Show all lines of the entries in which the word "Profile" is found.

○ ○ ○

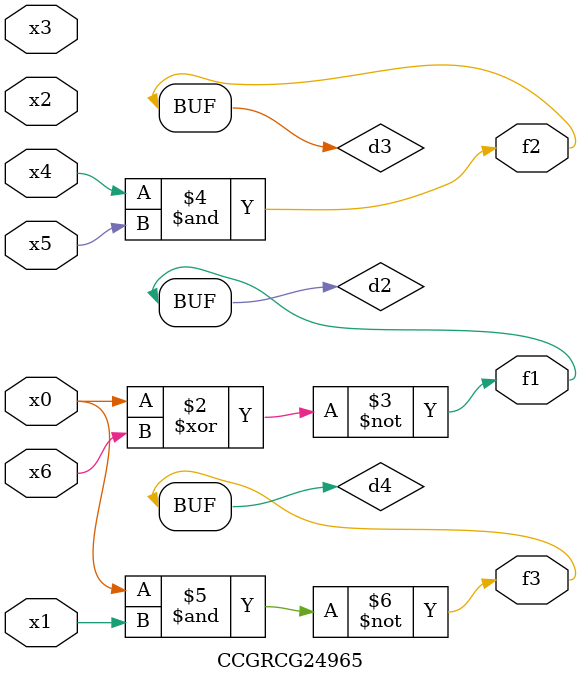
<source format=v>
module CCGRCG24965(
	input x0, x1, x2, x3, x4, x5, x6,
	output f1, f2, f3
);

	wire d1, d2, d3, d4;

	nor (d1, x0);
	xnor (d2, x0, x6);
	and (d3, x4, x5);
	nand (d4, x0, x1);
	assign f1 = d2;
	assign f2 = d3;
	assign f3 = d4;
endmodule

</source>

○ ○ ○

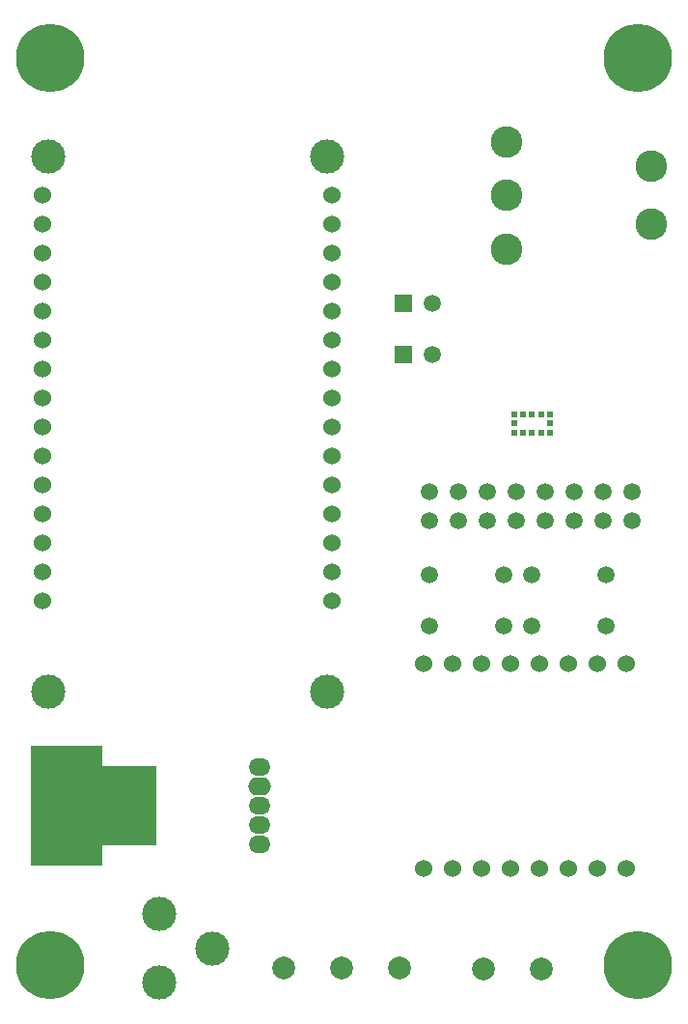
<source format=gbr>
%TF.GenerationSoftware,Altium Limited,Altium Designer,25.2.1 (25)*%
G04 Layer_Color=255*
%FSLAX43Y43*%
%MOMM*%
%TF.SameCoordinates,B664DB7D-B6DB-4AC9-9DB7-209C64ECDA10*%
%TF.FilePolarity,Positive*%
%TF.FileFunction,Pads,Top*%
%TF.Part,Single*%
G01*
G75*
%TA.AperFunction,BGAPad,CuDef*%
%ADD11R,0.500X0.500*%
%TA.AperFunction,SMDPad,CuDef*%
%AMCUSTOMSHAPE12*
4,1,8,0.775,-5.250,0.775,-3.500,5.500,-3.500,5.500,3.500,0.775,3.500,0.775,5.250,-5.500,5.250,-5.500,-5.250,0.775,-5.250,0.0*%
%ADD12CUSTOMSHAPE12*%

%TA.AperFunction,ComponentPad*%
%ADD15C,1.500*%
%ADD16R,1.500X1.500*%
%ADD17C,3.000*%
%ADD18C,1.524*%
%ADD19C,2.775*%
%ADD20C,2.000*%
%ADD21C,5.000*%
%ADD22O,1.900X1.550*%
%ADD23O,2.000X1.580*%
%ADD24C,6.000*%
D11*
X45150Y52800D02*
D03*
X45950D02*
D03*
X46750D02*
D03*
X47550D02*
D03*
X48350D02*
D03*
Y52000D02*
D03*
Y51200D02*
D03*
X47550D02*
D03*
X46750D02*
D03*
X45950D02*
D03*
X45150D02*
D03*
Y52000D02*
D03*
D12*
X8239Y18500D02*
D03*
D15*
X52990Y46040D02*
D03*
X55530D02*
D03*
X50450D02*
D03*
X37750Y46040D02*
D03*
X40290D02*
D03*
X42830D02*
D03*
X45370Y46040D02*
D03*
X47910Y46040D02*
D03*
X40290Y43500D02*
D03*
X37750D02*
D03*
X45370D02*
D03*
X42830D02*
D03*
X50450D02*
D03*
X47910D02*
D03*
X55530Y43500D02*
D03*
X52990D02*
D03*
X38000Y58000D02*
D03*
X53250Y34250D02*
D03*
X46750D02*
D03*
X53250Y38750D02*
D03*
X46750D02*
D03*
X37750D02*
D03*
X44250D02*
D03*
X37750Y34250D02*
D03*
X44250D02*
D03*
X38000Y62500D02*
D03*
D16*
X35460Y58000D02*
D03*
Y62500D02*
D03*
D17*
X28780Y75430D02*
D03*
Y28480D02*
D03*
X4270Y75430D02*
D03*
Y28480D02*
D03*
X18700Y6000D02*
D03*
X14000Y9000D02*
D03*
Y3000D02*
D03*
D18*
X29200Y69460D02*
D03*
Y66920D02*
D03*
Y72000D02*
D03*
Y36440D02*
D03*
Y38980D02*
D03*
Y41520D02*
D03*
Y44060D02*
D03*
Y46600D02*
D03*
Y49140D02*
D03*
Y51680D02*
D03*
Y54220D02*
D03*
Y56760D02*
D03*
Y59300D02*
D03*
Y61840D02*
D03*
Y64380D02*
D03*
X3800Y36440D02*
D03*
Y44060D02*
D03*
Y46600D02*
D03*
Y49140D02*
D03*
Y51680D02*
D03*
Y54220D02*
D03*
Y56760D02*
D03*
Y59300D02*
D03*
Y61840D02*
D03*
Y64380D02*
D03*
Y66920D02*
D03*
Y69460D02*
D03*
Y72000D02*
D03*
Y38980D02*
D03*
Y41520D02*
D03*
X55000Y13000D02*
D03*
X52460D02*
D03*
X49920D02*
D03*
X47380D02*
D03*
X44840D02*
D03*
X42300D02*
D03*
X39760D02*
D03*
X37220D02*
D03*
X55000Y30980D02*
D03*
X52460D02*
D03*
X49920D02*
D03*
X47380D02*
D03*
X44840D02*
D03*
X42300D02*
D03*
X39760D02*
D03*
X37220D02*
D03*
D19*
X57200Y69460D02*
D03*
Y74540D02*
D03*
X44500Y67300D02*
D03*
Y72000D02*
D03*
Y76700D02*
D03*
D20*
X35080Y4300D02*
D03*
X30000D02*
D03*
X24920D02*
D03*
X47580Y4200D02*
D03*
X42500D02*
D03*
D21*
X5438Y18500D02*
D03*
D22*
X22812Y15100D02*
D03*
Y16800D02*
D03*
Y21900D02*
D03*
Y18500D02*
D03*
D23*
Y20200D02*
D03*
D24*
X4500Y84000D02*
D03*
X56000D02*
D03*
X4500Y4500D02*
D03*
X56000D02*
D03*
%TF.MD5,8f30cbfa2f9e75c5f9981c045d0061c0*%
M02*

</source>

○ ○ ○

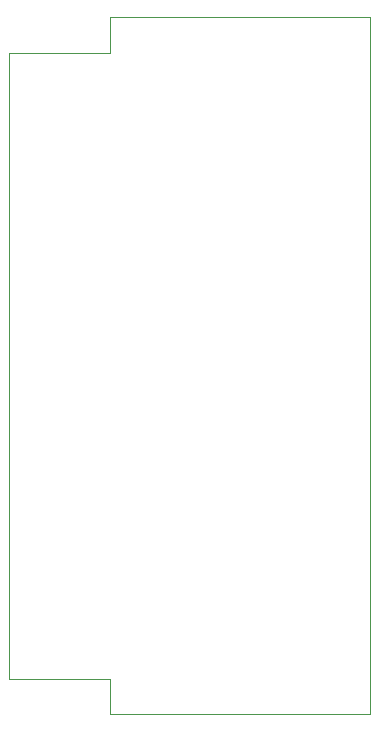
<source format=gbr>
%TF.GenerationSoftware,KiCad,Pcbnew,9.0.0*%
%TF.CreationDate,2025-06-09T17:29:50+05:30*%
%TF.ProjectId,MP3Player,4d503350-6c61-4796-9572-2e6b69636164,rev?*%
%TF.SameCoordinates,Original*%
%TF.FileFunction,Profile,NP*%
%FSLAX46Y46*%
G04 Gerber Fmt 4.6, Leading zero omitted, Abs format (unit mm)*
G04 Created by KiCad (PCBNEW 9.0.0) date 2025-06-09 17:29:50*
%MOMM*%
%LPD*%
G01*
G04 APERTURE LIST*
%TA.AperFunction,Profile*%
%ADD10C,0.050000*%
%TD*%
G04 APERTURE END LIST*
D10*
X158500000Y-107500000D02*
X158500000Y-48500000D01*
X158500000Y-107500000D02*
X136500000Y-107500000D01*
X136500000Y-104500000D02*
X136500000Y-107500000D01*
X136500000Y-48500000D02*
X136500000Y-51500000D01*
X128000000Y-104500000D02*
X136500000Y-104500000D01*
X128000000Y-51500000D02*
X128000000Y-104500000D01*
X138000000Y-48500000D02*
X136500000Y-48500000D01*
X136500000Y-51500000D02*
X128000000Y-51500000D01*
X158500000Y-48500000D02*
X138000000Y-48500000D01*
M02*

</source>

○ ○ ○

Answer section:
%TF.FileFunction,Profile,NP*%
%TA.AperFunction,Profile*%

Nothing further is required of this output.